Unilever, for example, makes St. Ives, a personal care brand marketed as all-natural and free of parabens, a preservative with suspected but unconfirmed links to cancer.
The same company also makes Simple lotions and cleansers, and freely admits to using parabens for these, saying that they are safe for human use. This inconsistency is disturbing. Shouldn’t companies apply the same standards to all their products?
And wouldn’t it be more cost effective for companies to stop spending money on developing, designing, and marketing multiple unsustainable brands, and instead put their wood behind fewer, sustainable arrows? The savings from canning the former could fund sustainability certifications or higher wages for the latter.
These are just some ways that the private sector can ensure that their business helps the rich and poor alike.
We should all keep up the pressure on companies to do this, whether through community advocacy, social media posts, or petitioning manufacturers to make more sustainable products.

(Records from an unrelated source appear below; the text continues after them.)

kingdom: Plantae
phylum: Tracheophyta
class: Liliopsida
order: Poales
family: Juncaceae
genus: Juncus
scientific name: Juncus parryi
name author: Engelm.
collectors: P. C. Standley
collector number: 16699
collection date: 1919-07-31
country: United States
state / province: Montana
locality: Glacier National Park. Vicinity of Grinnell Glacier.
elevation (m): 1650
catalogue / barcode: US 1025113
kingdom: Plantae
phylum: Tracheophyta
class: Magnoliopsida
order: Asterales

Those of us privileged enough to be able to afford ethical options should continue to buy them, to send a signal to companies that there is demand for these products. Some companies may take this as a sign to continue with business as usual.
But more visionary players can use this consumer support to make a mass-market solution, like what American electric car maker Tesla did when it launched the US$35,000 Model 3 last month. The company’s chairman Elon Musk noted that the Model 3’s development was supported by profits from earlier Tesla cars, which sold for about US$100,000 each.
Making environmentally and socially responsible products the new normal for all consumers should be a top priority for all companies today.
As long as it isn’t, this failure will always undermine their sustainability claims or worse, their bottom line.